I’m finishing a book tomorrow, and it puts me in mind of an essay (link) Stephen Hunter wrote for The Daily Beast (link) a year or so ago. It inspired a goodly amount of bitterness among what I’ll charitably call the “writing community,” as Hunter pulled no punches about what it takes to succeed in this business. It hurts for some people to hear, but writing is not about touchy-feely things, but about production. If you want to make it, writer, you need to write. Otherwise you will not get to the point where you’re doing this professionally.
And let’s be clear: this is not a comment on the skills of any particular writer, not even you.

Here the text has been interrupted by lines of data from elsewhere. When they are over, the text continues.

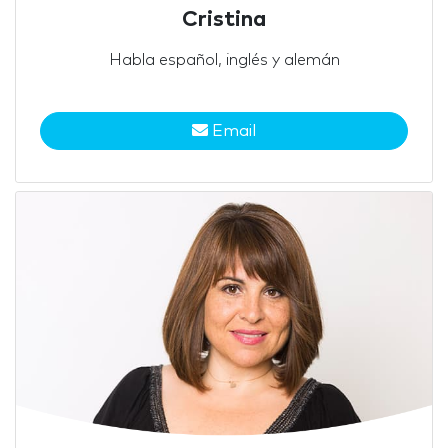
Cristina
Habla español, inglés y alemán
Email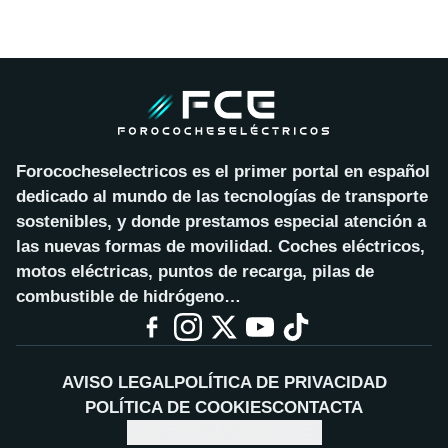
Forococheselectricos es el primer portal en español
dedicado al mundo de las tecnologías de transporte
sostenibles, y donde prestamos especial atención a
las nuevas formas de movilidad. Coches eléctricos,
motos eléctricas, puntos de recarga, pilas de
combustible de hidrógeno…
AVISO LEGAL
POLÍTICA DE PRIVACIDAD
POLÍTICA DE COOKIES
CONTACTA
CONFIGURAR COOKIES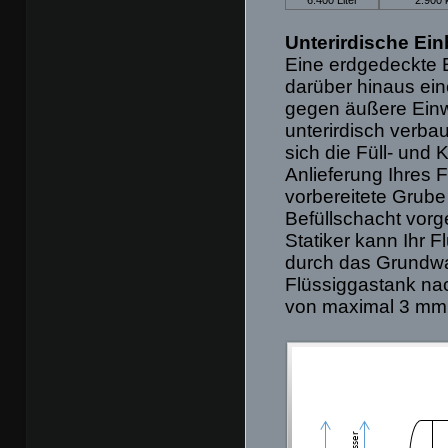
Unterirdische Ein
Eine erdgedeckte Ei
darüber hinaus ei
gegen äußere Einw
unterirdisch verbau
sich die Füll- und 
Anlieferung Ihres 
vorbereitete Grube
Befüllschacht vorg
Statiker kann Ihr F
durch das Grundwas
Flüssiggastank nac
von maximal 3 mm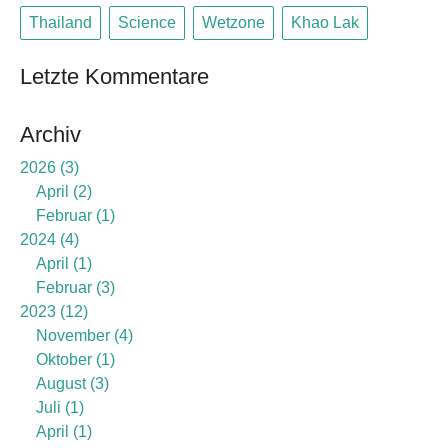
Thailand
Science
Wetzone
Khao Lak
Letzte Kommentare
Archiv
2026
3
April
2
Februar
1
2024
4
April
1
Februar
3
2023
12
November
4
Oktober
1
August
3
Juli
1
April
1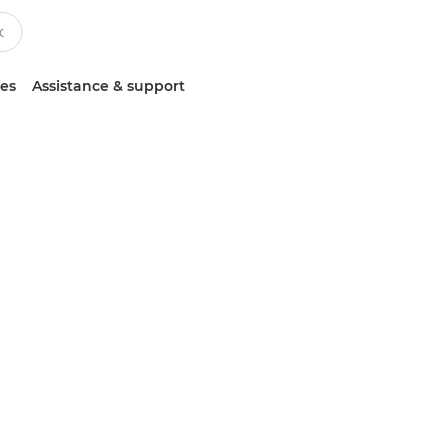
ces
Assistance & support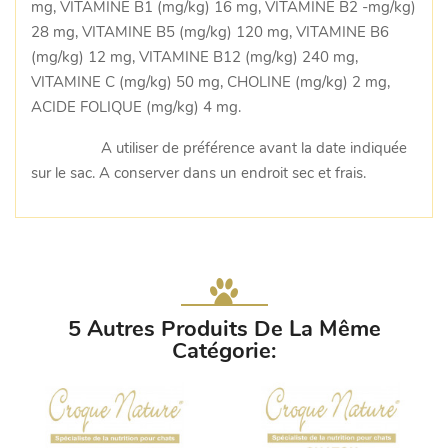
mg, VITAMINE B1 (mg/kg) 16 mg, VITAMINE B2 -mg/kg)
28 mg, VITAMINE B5 (mg/kg) 120 mg, VITAMINE B6
(mg/kg) 12 mg, VITAMINE B12 (mg/kg) 240 mg,
VITAMINE C (mg/kg) 50 mg, CHOLINE (mg/kg) 2 mg,
ACIDE FOLIQUE (mg/kg) 4 mg.
A utiliser de préférence avant la date indiquée
sur le sac. A conserver dans un endroit sec et frais.
5 Autres Produits De La Même
Catégorie: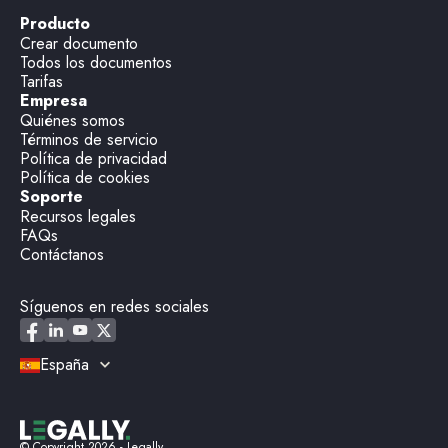
Producto
Crear documento
Todos los documentos
Tarifas
Empresa
Quiénes somos
Términos de servicio
Política de privacidad
Política de cookies
Soporte
Recursos legales
FAQs
Contáctanos
Síguenos en redes sociales
España
© Copyright
2026
- Legally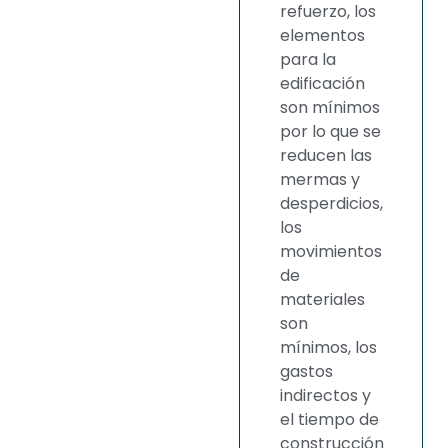
refuerzo, los
elementos
para la
edificación
son mínimos
por lo que se
reducen las
mermas y
desperdicios,
los
movimientos
de
materiales
son
mínimos, los
gastos
indirectos y
el tiempo de
construcción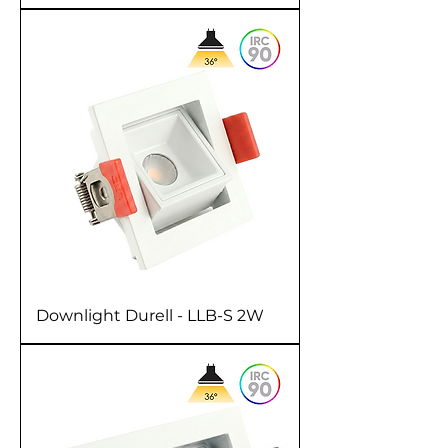
Downlight Durell - LLB-S 2W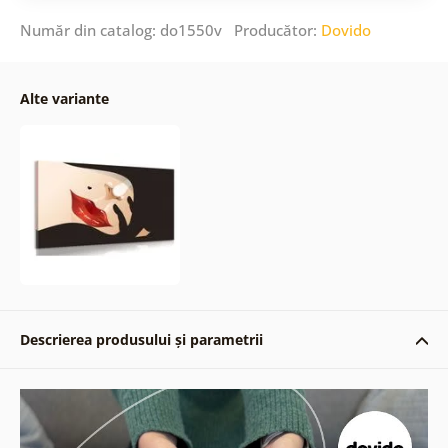
Număr din catalog: do1550v Producător:
Dovido
Alte variante
Descrierea produsului și parametrii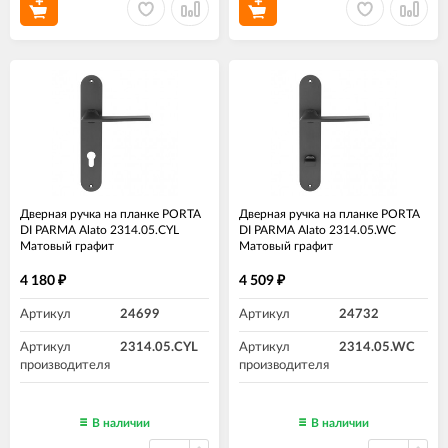
Дверная ручка на планке PORTA
Дверная ручка на планке PORTA
DI PARMA Alato 2314.05.CYL
DI PARMA Alato 2314.05.WC
Матовый графит
Матовый графит
4 180
4 509
₽
₽
Артикул
24699
Артикул
24732
Артикул
2314.05.CYL
Артикул
2314.05.WC
производителя
производителя
В наличии
В наличии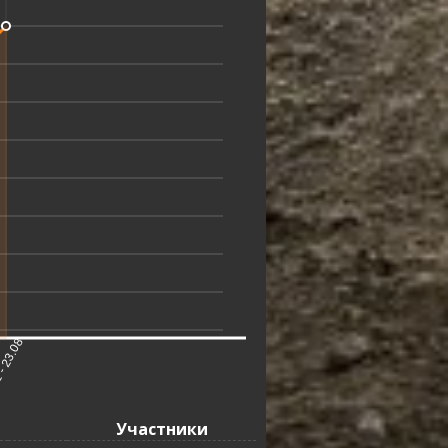
- 23.08
Участники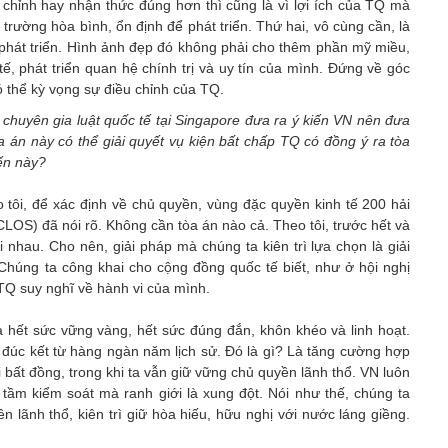
chỉnh hay nhận thức đúng hơn thì cũng là vì lợi ích của TQ mà
 trường hòa bình, ổn định để phát triển. Thứ hai, vô cùng cần, là
 phát triển. Hình ảnh đẹp đó không phải cho thêm phần mỹ miều,
 tế, phát triển quan hệ chính trị và uy tín của mình. Đứng về góc
ó thể kỳ vọng sự điều chỉnh của TQ.
chuyên gia luật quốc tế tại Singapore đưa ra ý kiến VN nên đưa
a án này có thể giải quyết vụ kiện bất chấp TQ có đồng ý ra tòa
ến này?
 tôi, để xác định về chủ quyền, vùng đặc quyền kinh tế 200 hải
CLOS) đã nói rõ. Không cần tòa án nào cả. Theo tôi, trước hết và
 nhau. Cho nên, giải pháp mà chúng ta kiên trì lựa chọn là giải
Chúng ta công khai cho cộng đồng quốc tế biết, như ở hội nghị
 TQ suy nghĩ về hành vi của mình.
 hết sức vững vàng, hết sức đúng đắn, khôn khéo và linh hoạt.
đúc kết từ hàng ngàn năm lịch sử. Đó là gì? Là tăng cường hợp
ái bất đồng, trong khi ta vẫn giữ vững chủ quyền lãnh thổ. VN luôn
tầm kiểm soát mà ranh giới là xung đột. Nói như thế, chúng ta
yền lãnh thổ, kiên trì giữ hòa hiếu, hữu nghị với nước láng giềng.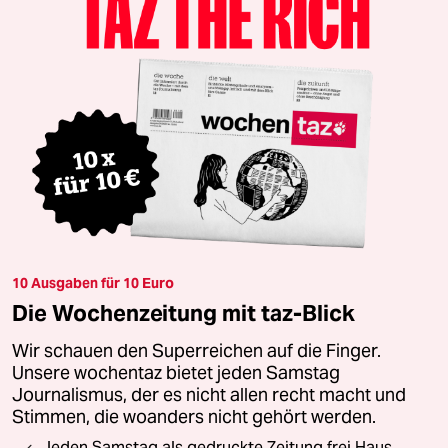
10 Ausgaben für 10 Euro
Die Wochenzeitung mit taz-Blick
Wir schauen den Superreichen auf die Finger.
Unsere wochentaz bietet jeden Samstag
Journalismus, der es nicht allen recht macht und
Stimmen, die woanders nicht gehört werden.
Jeden Samstag als gedruckte Zeitung frei Haus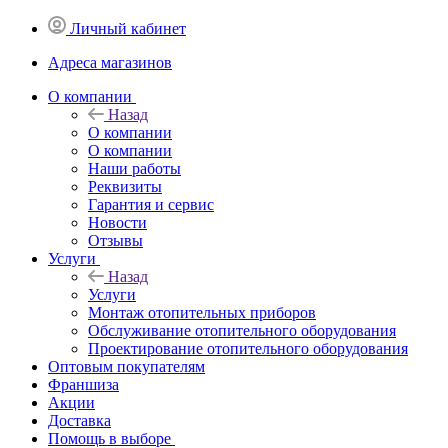
Личный кабинет
Адреса магазинов
O компании
Назад
O компании
О компании
Наши работы
Реквизиты
Гарантия и сервис
Новости
Отзывы
Услуги
Назад
Услуги
Монтаж отопительных приборов
Обслуживание отопительного оборудования
Проектирование отопительного оборудования
Оптовым покупателям
Франшиза
Акции
Доставка
Помощь в выборе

But if you’re complaining about not having the time or the inspiration or whatever it takes to complete salable fiction, the problem isn’t people like Stephen Hunter. He’s figured out what it takes, and he’s doing it. It’s not glamorous, but it’s what used to be called a work ethic.
As Hunter himself says in the essay: “[T]he most difficult test of the author isn’t his mastery of time or dialogue, his gift for action or character, his ability to suggest verisimilitude in a few strokes, but his ability to get back into the book each day.”
I have said time and again over the past eight years, as my career has slowly crept upward with critical and commercial recognition, that I am no great shakes as an author. I get the work done. That’s all. Other writers are more brilliant, more charismatic, and have great tweets. All I do is grind it out, day after day, and in the end I have something to sell while they don’t.
Yes, it sounds cynical. People think about writers in this exotic way, as if they spend their hours daydreaming, and then capturing those dreams on a page for the delectation of readers. It really, really isn’t that way. Maybe some folks might manage to get a book or two out in their lifetimes after lounging in their salons, smoking cigarettes and waiting for the Muse, but most will fail because it’s about work, work and more work. And that work never ends.